> **Source data**
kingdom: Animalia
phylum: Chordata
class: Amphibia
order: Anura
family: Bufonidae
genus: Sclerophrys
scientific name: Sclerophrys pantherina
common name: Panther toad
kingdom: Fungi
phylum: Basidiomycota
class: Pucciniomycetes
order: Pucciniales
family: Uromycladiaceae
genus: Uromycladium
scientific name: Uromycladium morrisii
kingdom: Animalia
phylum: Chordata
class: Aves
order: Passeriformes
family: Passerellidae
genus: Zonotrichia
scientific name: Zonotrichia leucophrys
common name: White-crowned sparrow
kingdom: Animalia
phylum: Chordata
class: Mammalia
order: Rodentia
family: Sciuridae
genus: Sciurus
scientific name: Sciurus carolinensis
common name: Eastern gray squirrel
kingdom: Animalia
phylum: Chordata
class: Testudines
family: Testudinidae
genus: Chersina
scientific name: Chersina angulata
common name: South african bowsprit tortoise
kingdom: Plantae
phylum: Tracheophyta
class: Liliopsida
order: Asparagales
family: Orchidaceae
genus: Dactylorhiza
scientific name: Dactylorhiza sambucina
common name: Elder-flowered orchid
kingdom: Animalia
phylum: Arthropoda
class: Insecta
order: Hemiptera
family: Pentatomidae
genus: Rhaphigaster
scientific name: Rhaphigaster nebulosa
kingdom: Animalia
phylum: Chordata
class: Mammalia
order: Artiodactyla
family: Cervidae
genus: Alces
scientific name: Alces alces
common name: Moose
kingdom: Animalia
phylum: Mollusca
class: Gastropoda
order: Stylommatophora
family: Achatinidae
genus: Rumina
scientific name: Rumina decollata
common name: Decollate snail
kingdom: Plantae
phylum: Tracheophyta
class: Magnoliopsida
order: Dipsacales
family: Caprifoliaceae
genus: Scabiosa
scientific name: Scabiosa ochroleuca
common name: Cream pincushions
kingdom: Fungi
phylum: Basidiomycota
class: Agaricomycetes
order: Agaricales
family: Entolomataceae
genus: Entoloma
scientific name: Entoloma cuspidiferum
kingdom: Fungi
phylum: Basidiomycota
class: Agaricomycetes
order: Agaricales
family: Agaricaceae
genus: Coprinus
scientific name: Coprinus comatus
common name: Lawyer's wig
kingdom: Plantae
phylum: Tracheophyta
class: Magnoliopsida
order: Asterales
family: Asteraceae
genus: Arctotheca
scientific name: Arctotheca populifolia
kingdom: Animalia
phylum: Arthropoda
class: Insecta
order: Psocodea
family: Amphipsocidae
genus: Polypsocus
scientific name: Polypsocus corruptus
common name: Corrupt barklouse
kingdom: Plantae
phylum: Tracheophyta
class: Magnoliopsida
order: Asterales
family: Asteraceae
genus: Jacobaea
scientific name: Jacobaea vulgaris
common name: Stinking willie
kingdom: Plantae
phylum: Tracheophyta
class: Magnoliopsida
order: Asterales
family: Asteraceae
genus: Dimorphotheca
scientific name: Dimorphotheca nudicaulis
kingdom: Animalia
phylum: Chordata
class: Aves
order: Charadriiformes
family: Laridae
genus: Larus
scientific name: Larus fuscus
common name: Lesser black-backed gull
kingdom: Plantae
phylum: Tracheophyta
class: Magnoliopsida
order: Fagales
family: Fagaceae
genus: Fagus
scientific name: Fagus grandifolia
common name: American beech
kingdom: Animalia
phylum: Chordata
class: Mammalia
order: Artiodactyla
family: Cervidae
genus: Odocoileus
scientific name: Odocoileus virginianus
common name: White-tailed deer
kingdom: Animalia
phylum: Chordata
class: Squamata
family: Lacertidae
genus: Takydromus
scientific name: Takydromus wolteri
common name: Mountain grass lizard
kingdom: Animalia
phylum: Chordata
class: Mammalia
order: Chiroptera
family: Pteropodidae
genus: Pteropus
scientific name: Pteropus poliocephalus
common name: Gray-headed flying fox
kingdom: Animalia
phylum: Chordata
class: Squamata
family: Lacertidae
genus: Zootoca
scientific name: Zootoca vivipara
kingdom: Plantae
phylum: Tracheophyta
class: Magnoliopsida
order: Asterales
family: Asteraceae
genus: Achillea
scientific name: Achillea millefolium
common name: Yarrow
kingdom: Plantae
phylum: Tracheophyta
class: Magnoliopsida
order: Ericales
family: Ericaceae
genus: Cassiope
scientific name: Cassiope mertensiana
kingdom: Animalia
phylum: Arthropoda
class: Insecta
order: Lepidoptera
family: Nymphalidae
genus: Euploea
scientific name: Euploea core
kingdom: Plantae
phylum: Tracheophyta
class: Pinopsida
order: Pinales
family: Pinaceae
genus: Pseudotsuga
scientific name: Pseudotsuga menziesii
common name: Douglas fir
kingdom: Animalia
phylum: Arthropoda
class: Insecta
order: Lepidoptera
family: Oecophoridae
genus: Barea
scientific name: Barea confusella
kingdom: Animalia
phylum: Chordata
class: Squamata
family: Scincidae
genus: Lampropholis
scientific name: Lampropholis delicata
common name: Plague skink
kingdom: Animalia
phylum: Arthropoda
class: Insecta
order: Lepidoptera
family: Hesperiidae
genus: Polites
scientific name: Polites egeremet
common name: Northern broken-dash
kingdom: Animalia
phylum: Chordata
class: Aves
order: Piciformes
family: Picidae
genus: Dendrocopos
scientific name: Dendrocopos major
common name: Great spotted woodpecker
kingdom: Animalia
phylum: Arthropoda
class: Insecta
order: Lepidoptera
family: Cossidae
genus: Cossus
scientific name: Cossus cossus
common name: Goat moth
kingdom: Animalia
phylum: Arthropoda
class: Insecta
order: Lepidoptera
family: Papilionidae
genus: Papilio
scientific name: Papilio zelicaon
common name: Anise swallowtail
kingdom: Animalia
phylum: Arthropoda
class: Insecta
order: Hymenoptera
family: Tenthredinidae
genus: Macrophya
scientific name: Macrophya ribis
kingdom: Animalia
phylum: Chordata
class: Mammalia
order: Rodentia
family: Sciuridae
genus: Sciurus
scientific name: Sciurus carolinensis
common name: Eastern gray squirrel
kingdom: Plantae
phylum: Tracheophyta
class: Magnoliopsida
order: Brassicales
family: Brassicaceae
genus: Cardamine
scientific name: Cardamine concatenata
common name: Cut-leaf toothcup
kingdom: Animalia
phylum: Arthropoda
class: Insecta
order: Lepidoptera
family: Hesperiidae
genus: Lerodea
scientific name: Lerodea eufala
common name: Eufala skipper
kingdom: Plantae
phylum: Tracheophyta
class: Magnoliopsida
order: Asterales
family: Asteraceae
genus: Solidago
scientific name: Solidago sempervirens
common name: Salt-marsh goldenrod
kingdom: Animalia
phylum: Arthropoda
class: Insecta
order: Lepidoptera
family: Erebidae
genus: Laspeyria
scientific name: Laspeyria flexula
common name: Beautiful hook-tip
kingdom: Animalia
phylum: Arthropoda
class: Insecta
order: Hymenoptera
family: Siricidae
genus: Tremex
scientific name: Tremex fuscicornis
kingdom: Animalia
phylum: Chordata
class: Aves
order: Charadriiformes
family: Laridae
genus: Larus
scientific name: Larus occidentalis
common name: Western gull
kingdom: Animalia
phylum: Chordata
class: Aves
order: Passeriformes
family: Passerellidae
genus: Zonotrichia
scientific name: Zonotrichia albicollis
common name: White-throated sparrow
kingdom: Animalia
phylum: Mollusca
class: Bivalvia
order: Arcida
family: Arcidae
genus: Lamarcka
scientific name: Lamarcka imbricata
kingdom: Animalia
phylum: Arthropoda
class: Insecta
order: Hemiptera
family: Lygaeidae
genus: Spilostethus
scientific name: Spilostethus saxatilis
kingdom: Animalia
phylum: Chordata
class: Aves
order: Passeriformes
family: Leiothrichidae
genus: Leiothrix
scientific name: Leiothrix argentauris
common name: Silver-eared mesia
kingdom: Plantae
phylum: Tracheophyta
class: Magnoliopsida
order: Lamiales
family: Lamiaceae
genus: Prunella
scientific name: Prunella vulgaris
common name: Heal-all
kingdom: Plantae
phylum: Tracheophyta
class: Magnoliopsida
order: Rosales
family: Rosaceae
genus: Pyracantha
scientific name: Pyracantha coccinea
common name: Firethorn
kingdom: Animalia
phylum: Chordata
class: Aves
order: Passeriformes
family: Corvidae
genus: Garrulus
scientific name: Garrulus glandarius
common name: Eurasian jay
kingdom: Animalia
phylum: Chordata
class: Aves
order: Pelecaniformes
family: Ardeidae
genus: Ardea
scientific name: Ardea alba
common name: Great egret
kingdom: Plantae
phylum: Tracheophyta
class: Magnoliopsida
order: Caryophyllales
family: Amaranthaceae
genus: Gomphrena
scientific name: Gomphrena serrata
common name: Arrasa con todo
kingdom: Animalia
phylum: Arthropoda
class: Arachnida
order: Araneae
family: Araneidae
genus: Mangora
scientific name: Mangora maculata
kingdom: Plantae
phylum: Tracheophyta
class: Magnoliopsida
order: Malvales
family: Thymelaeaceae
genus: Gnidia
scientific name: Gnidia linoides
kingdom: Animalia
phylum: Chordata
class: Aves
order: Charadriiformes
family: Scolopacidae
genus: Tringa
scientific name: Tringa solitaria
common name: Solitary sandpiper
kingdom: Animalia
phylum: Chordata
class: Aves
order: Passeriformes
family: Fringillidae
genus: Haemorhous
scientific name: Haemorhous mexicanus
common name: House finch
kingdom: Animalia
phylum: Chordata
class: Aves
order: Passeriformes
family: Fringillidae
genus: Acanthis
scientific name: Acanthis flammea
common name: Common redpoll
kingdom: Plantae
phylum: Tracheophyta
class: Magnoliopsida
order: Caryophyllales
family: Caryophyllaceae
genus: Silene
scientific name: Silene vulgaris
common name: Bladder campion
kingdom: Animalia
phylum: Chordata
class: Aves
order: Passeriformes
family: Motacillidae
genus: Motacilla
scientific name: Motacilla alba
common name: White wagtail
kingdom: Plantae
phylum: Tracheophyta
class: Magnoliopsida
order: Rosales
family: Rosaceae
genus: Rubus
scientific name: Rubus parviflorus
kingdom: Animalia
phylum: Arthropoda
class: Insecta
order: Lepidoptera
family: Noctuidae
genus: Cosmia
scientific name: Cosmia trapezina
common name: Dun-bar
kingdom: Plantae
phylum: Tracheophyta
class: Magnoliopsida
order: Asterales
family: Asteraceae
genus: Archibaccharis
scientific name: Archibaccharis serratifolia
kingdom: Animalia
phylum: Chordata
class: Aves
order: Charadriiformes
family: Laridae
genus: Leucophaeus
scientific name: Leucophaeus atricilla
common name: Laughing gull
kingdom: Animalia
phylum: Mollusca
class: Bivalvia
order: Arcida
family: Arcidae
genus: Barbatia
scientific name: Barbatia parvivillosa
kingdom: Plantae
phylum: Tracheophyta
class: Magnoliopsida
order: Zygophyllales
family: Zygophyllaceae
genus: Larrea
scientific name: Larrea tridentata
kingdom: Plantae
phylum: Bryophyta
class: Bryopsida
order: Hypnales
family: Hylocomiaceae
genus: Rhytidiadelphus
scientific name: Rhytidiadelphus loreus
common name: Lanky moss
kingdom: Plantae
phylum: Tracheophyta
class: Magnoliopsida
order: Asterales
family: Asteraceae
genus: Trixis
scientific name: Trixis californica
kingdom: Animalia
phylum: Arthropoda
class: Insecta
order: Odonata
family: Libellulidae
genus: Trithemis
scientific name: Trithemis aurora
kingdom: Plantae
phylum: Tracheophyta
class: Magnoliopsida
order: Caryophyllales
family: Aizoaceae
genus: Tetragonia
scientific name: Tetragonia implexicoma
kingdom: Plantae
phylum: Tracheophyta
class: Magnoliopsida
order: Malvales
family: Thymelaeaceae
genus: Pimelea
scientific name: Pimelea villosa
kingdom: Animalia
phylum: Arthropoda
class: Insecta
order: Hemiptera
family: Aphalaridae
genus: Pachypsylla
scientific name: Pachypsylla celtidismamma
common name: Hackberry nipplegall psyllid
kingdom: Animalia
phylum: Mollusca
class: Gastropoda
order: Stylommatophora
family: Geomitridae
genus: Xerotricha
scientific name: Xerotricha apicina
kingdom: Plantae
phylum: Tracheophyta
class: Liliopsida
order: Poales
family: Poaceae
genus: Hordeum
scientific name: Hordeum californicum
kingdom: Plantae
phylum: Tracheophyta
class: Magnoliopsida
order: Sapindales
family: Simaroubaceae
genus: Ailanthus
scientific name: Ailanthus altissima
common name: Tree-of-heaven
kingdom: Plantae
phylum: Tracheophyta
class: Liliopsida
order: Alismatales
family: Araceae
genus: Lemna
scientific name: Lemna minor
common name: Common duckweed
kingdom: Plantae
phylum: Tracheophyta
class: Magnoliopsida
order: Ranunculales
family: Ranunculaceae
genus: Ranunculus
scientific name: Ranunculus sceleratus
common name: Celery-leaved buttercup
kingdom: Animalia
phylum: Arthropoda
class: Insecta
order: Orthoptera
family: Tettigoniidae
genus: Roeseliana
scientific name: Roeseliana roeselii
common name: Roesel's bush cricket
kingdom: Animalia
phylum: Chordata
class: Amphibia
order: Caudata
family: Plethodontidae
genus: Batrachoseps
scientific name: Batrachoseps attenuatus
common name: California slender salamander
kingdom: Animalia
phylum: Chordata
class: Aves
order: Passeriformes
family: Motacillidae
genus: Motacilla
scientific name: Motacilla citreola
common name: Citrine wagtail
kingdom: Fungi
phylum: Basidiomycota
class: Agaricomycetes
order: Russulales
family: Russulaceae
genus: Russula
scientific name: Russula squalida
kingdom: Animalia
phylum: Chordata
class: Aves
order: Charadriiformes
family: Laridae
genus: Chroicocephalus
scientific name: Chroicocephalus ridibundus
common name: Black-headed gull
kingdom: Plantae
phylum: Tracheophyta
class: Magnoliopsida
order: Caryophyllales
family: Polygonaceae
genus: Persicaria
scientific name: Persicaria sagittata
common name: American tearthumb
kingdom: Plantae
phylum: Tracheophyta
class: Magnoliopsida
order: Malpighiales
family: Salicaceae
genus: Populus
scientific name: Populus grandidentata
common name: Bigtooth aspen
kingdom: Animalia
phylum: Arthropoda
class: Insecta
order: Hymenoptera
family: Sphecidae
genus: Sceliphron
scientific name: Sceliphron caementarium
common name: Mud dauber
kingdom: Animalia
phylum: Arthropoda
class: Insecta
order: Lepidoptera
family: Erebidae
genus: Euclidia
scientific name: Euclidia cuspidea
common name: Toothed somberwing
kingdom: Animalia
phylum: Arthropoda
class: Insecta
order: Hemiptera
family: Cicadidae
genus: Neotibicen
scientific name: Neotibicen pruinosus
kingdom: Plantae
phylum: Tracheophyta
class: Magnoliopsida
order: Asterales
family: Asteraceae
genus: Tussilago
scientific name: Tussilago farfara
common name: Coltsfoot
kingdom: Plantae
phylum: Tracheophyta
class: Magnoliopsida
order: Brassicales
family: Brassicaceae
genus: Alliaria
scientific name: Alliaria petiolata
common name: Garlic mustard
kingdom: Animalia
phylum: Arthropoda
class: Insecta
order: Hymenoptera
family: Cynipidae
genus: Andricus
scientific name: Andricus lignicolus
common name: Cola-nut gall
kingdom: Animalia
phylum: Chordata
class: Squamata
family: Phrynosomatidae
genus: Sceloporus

> **Short exercise**
Rewrite the part of the listing that opens with the line containing "scientific name: Larus occidentalis" and closes with the line containing "common name: Firethorn", putting "division" wherever "phylum" appears and leaving everything else as it is.

> **Solution below**
scientific name: Larus occidentalis
common name: Western gull
kingdom: Animalia
division: Chordata
class: Aves
order: Passeriformes
family: Passerellidae
genus: Zonotrichia
scientific name: Zonotrichia albicollis
common name: White-throated sparrow
kingdom: Animalia
division: Mollusca
class: Bivalvia
order: Arcida
family: Arcidae
genus: Lamarcka
scientific name: Lamarcka imbricata
kingdom: Animalia
division: Arthropoda
class: Insecta
order: Hemiptera
family: Lygaeidae
genus: Spilostethus
scientific name: Spilostethus saxatilis
kingdom: Animalia
division: Chordata
class: Aves
order: Passeriformes
family: Leiothrichidae
genus: Leiothrix
scientific name: Leiothrix argentauris
common name: Silver-eared mesia
kingdom: Plantae
division: Tracheophyta
class: Magnoliopsida
order: Lamiales
family: Lamiaceae
genus: Prunella
scientific name: Prunella vulgaris
common name: Heal-all
kingdom: Plantae
division: Tracheophyta
class: Magnoliopsida
order: Rosales
family: Rosaceae
genus: Pyracantha
scientific name: Pyracantha coccinea
common name: Firethorn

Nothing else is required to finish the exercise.